### [Task details]
Below are several records. Retype exactly those lines running from the one with "X0097600Y0180200D01*" through the one with "X0140000Y0202600D02*", end lines included, and no others.

-=-=-

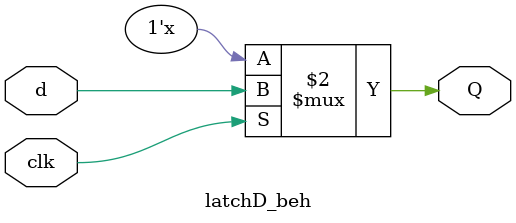
<source format=v>
module latchD_beh (
    input clk,d,
    output reg Q
);
    always @(*) begin
        if (clk) begin
            Q<=d;
        end
    end
endmodule
</source>
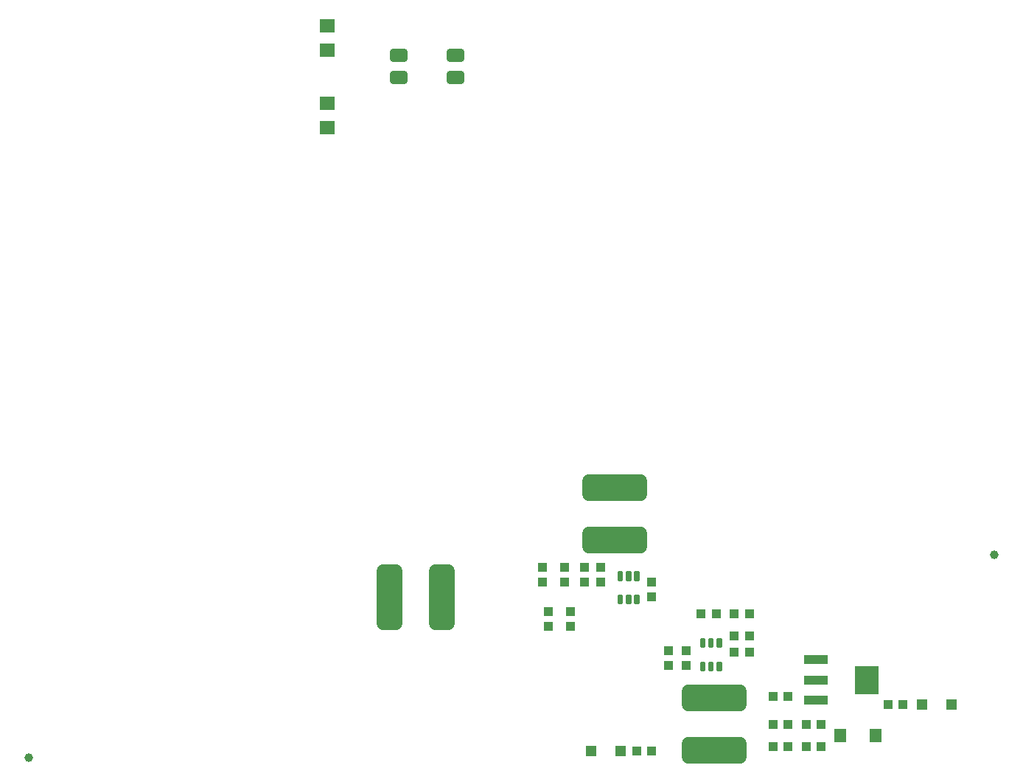
<source format=gbr>
G04 EAGLE Gerber RS-274X export*
G75*
%MOMM*%
%FSLAX34Y34*%
%LPD*%
%INSolderpaste Top*%
%IPPOS*%
%AMOC8*
5,1,8,0,0,1.08239X$1,22.5*%
G01*
%ADD10R,1.000000X1.100000*%
%ADD11R,1.100000X1.000000*%
%ADD12C,0.775000*%
%ADD13R,1.400000X1.640000*%
%ADD14C,1.000000*%
%ADD15R,2.700000X3.300000*%
%ADD16R,2.700000X1.000000*%
%ADD17R,1.803000X1.600000*%
%ADD18C,1.500000*%
%ADD19R,1.300000X1.300000*%
%ADD20C,0.300000*%


D10*
X746150Y245600D03*
X746150Y262600D03*
X765200Y245600D03*
X765200Y262600D03*
X823300Y228500D03*
X823300Y245500D03*
X843280Y167250D03*
X843280Y150250D03*
D11*
X963050Y82550D03*
X980050Y82550D03*
X963050Y114300D03*
X980050Y114300D03*
X963050Y57150D03*
X980050Y57150D03*
X1018150Y57150D03*
X1001150Y57150D03*
X1001150Y82550D03*
X1018150Y82550D03*
D10*
X863600Y150250D03*
X863600Y167250D03*
D12*
X604275Y829375D02*
X591025Y829375D01*
X604275Y829375D02*
X604275Y821625D01*
X591025Y821625D01*
X591025Y829375D01*
X591025Y828987D02*
X604275Y828987D01*
X604275Y854775D02*
X591025Y854775D01*
X604275Y854775D02*
X604275Y847025D01*
X591025Y847025D01*
X591025Y854775D01*
X591025Y854387D02*
X604275Y854387D01*
X539275Y854775D02*
X526025Y854775D01*
X539275Y854775D02*
X539275Y847025D01*
X526025Y847025D01*
X526025Y854775D01*
X526025Y854387D02*
X539275Y854387D01*
X539275Y829375D02*
X526025Y829375D01*
X539275Y829375D02*
X539275Y821625D01*
X526025Y821625D01*
X526025Y829375D01*
X526025Y828987D02*
X539275Y828987D01*
D13*
X1040300Y69850D03*
X1080600Y69850D03*
D14*
X1217250Y276850D03*
D15*
X1070900Y133350D03*
D16*
X1011900Y110350D03*
X1011900Y133350D03*
X1011900Y156350D03*
D17*
X450850Y884170D03*
X450850Y855730D03*
X450850Y795270D03*
X450850Y766830D03*
D11*
X730250Y211700D03*
X730250Y194700D03*
X704850Y194700D03*
X704850Y211700D03*
D10*
X897500Y209550D03*
X880500Y209550D03*
X935600Y209550D03*
X918600Y209550D03*
X935600Y165100D03*
X918600Y165100D03*
X918600Y184150D03*
X935600Y184150D03*
D11*
X723900Y262500D03*
X723900Y245500D03*
X698500Y262500D03*
X698500Y245500D03*
D18*
X529950Y198600D02*
X514950Y198600D01*
X514950Y258600D01*
X529950Y258600D01*
X529950Y198600D01*
X529950Y212850D02*
X514950Y212850D01*
X514950Y227100D02*
X529950Y227100D01*
X529950Y241350D02*
X514950Y241350D01*
X514950Y255600D02*
X529950Y255600D01*
X574950Y198600D02*
X589950Y198600D01*
X574950Y198600D02*
X574950Y258600D01*
X589950Y258600D01*
X589950Y198600D01*
X589950Y212850D02*
X574950Y212850D01*
X574950Y227100D02*
X589950Y227100D01*
X589950Y241350D02*
X574950Y241350D01*
X574950Y255600D02*
X589950Y255600D01*
X811050Y286350D02*
X811050Y301350D01*
X811050Y286350D02*
X751050Y286350D01*
X751050Y301350D01*
X811050Y301350D01*
X811050Y300600D02*
X751050Y300600D01*
X811050Y346350D02*
X811050Y361350D01*
X811050Y346350D02*
X751050Y346350D01*
X751050Y361350D01*
X811050Y361350D01*
X811050Y360600D02*
X751050Y360600D01*
X865350Y120050D02*
X865350Y105050D01*
X865350Y120050D02*
X925350Y120050D01*
X925350Y105050D01*
X865350Y105050D01*
X865350Y119300D02*
X925350Y119300D01*
X865350Y60050D02*
X865350Y45050D01*
X865350Y60050D02*
X925350Y60050D01*
X925350Y45050D01*
X865350Y45050D01*
X865350Y59300D02*
X925350Y59300D01*
D14*
X107950Y44450D03*
D19*
X754000Y52000D03*
X788000Y52000D03*
X1168000Y105000D03*
X1134000Y105000D03*
D10*
X823500Y52000D03*
X806500Y52000D03*
X1095500Y105000D03*
X1112500Y105000D03*
D20*
X808000Y229500D02*
X805000Y229500D01*
X808000Y229500D02*
X808000Y221500D01*
X805000Y221500D01*
X805000Y229500D01*
X805000Y224350D02*
X808000Y224350D01*
X808000Y227200D02*
X805000Y227200D01*
X789000Y229500D02*
X786000Y229500D01*
X789000Y229500D02*
X789000Y221500D01*
X786000Y221500D01*
X786000Y229500D01*
X786000Y224350D02*
X789000Y224350D01*
X789000Y227200D02*
X786000Y227200D01*
X786000Y256500D02*
X789000Y256500D01*
X789000Y248500D01*
X786000Y248500D01*
X786000Y256500D01*
X786000Y251350D02*
X789000Y251350D01*
X789000Y254200D02*
X786000Y254200D01*
X795500Y256500D02*
X798500Y256500D01*
X798500Y248500D01*
X795500Y248500D01*
X795500Y256500D01*
X795500Y251350D02*
X798500Y251350D01*
X798500Y254200D02*
X795500Y254200D01*
X805000Y256500D02*
X808000Y256500D01*
X808000Y248500D01*
X805000Y248500D01*
X805000Y256500D01*
X805000Y251350D02*
X808000Y251350D01*
X808000Y254200D02*
X805000Y254200D01*
X798500Y229500D02*
X795500Y229500D01*
X798500Y229500D02*
X798500Y221500D01*
X795500Y221500D01*
X795500Y229500D01*
X795500Y224350D02*
X798500Y224350D01*
X798500Y227200D02*
X795500Y227200D01*
X880650Y171590D02*
X883650Y171590D01*
X880650Y171590D02*
X880650Y179590D01*
X883650Y179590D01*
X883650Y171590D01*
X883650Y174440D02*
X880650Y174440D01*
X880650Y177290D02*
X883650Y177290D01*
X899650Y171590D02*
X902650Y171590D01*
X899650Y171590D02*
X899650Y179590D01*
X902650Y179590D01*
X902650Y171590D01*
X902650Y174440D02*
X899650Y174440D01*
X899650Y177290D02*
X902650Y177290D01*
X902650Y144590D02*
X899650Y144590D01*
X899650Y152590D01*
X902650Y152590D01*
X902650Y144590D01*
X902650Y147440D02*
X899650Y147440D01*
X899650Y150290D02*
X902650Y150290D01*
X893150Y144590D02*
X890150Y144590D01*
X890150Y152590D01*
X893150Y152590D01*
X893150Y144590D01*
X893150Y147440D02*
X890150Y147440D01*
X890150Y150290D02*
X893150Y150290D01*
X883650Y144590D02*
X880650Y144590D01*
X880650Y152590D01*
X883650Y152590D01*
X883650Y144590D01*
X883650Y147440D02*
X880650Y147440D01*
X880650Y150290D02*
X883650Y150290D01*
X890150Y171590D02*
X893150Y171590D01*
X890150Y171590D02*
X890150Y179590D01*
X893150Y179590D01*
X893150Y171590D01*
X893150Y174440D02*
X890150Y174440D01*
X890150Y177290D02*
X893150Y177290D01*
M02*

</source>
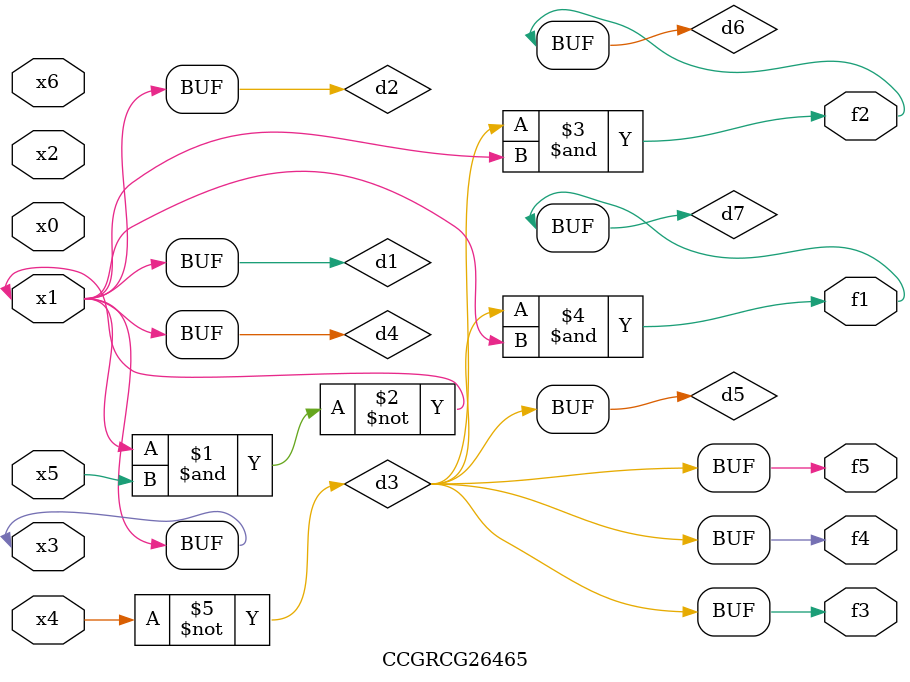
<source format=v>
module CCGRCG26465(
	input x0, x1, x2, x3, x4, x5, x6,
	output f1, f2, f3, f4, f5
);

	wire d1, d2, d3, d4, d5, d6, d7;

	buf (d1, x1, x3);
	nand (d2, x1, x5);
	not (d3, x4);
	buf (d4, d1, d2);
	buf (d5, d3);
	and (d6, d3, d4);
	and (d7, d3, d4);
	assign f1 = d7;
	assign f2 = d6;
	assign f3 = d5;
	assign f4 = d5;
	assign f5 = d5;
endmodule

</source>
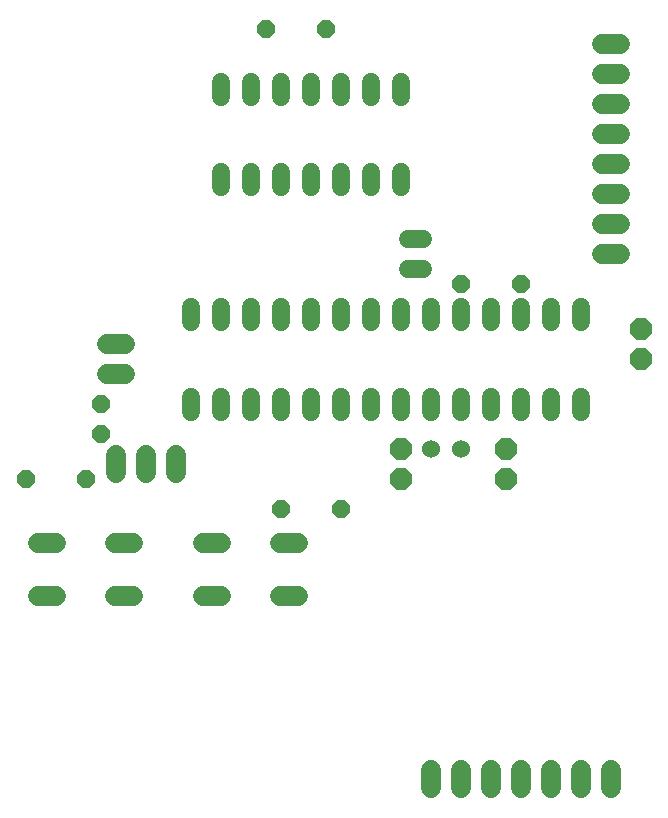
<source format=gts>
G75*
%MOIN*%
%OFA0B0*%
%FSLAX25Y25*%
%IPPOS*%
%LPD*%
%AMOC8*
5,1,8,0,0,1.08239X$1,22.5*
%
%ADD10C,0.06000*%
%ADD11OC8,0.06000*%
%ADD12C,0.06000*%
%ADD13OC8,0.07100*%
%ADD14C,0.06800*%
D10*
X0067600Y0145000D02*
X0067600Y0150200D01*
X0077600Y0150200D02*
X0077600Y0145000D01*
X0087600Y0145000D02*
X0087600Y0150200D01*
X0097600Y0150200D02*
X0097600Y0145000D01*
X0107600Y0145000D02*
X0107600Y0150200D01*
X0117600Y0150200D02*
X0117600Y0145000D01*
X0127600Y0145000D02*
X0127600Y0150200D01*
X0137600Y0150200D02*
X0137600Y0145000D01*
X0147600Y0145000D02*
X0147600Y0150200D01*
X0157600Y0150200D02*
X0157600Y0145000D01*
X0167600Y0145000D02*
X0167600Y0150200D01*
X0177600Y0150200D02*
X0177600Y0145000D01*
X0187600Y0145000D02*
X0187600Y0150200D01*
X0197600Y0150200D02*
X0197600Y0145000D01*
X0197600Y0175000D02*
X0197600Y0180200D01*
X0187600Y0180200D02*
X0187600Y0175000D01*
X0177600Y0175000D02*
X0177600Y0180200D01*
X0167600Y0180200D02*
X0167600Y0175000D01*
X0157600Y0175000D02*
X0157600Y0180200D01*
X0147600Y0180200D02*
X0147600Y0175000D01*
X0137600Y0175000D02*
X0137600Y0180200D01*
X0127600Y0180200D02*
X0127600Y0175000D01*
X0117600Y0175000D02*
X0117600Y0180200D01*
X0107600Y0180200D02*
X0107600Y0175000D01*
X0097600Y0175000D02*
X0097600Y0180200D01*
X0087600Y0180200D02*
X0087600Y0175000D01*
X0077600Y0175000D02*
X0077600Y0180200D01*
X0067600Y0180200D02*
X0067600Y0175000D01*
X0077600Y0220000D02*
X0077600Y0225200D01*
X0087600Y0225200D02*
X0087600Y0220000D01*
X0097600Y0220000D02*
X0097600Y0225200D01*
X0107600Y0225200D02*
X0107600Y0220000D01*
X0117600Y0220000D02*
X0117600Y0225200D01*
X0127600Y0225200D02*
X0127600Y0220000D01*
X0137600Y0220000D02*
X0137600Y0225200D01*
X0140000Y0202600D02*
X0145200Y0202600D01*
X0145200Y0192600D02*
X0140000Y0192600D01*
X0137600Y0250000D02*
X0137600Y0255200D01*
X0127600Y0255200D02*
X0127600Y0250000D01*
X0117600Y0250000D02*
X0117600Y0255200D01*
X0107600Y0255200D02*
X0107600Y0250000D01*
X0097600Y0250000D02*
X0097600Y0255200D01*
X0087600Y0255200D02*
X0087600Y0250000D01*
X0077600Y0250000D02*
X0077600Y0255200D01*
D11*
X0092600Y0272600D03*
X0112600Y0272600D03*
X0157600Y0187600D03*
X0177600Y0187600D03*
X0117600Y0112600D03*
X0097600Y0112600D03*
X0037600Y0137600D03*
X0037600Y0147600D03*
X0032600Y0122600D03*
X0012600Y0122600D03*
D12*
X0147600Y0132600D03*
X0157600Y0132600D03*
D13*
X0172600Y0132600D03*
X0172600Y0122600D03*
X0137600Y0122600D03*
X0137600Y0132600D03*
X0217600Y0162600D03*
X0217600Y0172600D03*
D14*
X0022800Y0083700D02*
X0016800Y0083700D01*
X0016800Y0101500D02*
X0022800Y0101500D01*
X0042400Y0101500D02*
X0048400Y0101500D01*
X0048400Y0083700D02*
X0042400Y0083700D01*
X0071800Y0083700D02*
X0077800Y0083700D01*
X0077800Y0101500D02*
X0071800Y0101500D01*
X0062600Y0124600D02*
X0062600Y0130600D01*
X0052600Y0130600D02*
X0052600Y0124600D01*
X0042600Y0124600D02*
X0042600Y0130600D01*
X0045600Y0157600D02*
X0039600Y0157600D01*
X0039600Y0167600D02*
X0045600Y0167600D01*
X0097400Y0101500D02*
X0103400Y0101500D01*
X0103400Y0083700D02*
X0097400Y0083700D01*
X0147600Y0025600D02*
X0147600Y0019600D01*
X0157600Y0019600D02*
X0157600Y0025600D01*
X0167600Y0025600D02*
X0167600Y0019600D01*
X0177600Y0019600D02*
X0177600Y0025600D01*
X0187600Y0025600D02*
X0187600Y0019600D01*
X0197600Y0019600D02*
X0197600Y0025600D01*
X0207600Y0025600D02*
X0207600Y0019600D01*
X0210600Y0197600D02*
X0204600Y0197600D01*
X0204600Y0207600D02*
X0210600Y0207600D01*
X0210600Y0217600D02*
X0204600Y0217600D01*
X0204600Y0227600D02*
X0210600Y0227600D01*
X0210600Y0237600D02*
X0204600Y0237600D01*
X0204600Y0247600D02*
X0210600Y0247600D01*
X0210600Y0257600D02*
X0204600Y0257600D01*
X0204600Y0267600D02*
X0210600Y0267600D01*
M02*

</source>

-=-=-

### [Result of this exercise]
X0097600Y0180200D01*
X0087600Y0180200D02*
X0087600Y0175000D01*
X0077600Y0175000D02*
X0077600Y0180200D01*
X0067600Y0180200D02*
X0067600Y0175000D01*
X0077600Y0220000D02*
X0077600Y0225200D01*
X0087600Y0225200D02*
X0087600Y0220000D01*
X0097600Y0220000D02*
X0097600Y0225200D01*
X0107600Y0225200D02*
X0107600Y0220000D01*
X0117600Y0220000D02*
X0117600Y0225200D01*
X0127600Y0225200D02*
X0127600Y0220000D01*
X0137600Y0220000D02*
X0137600Y0225200D01*
X0140000Y0202600D02*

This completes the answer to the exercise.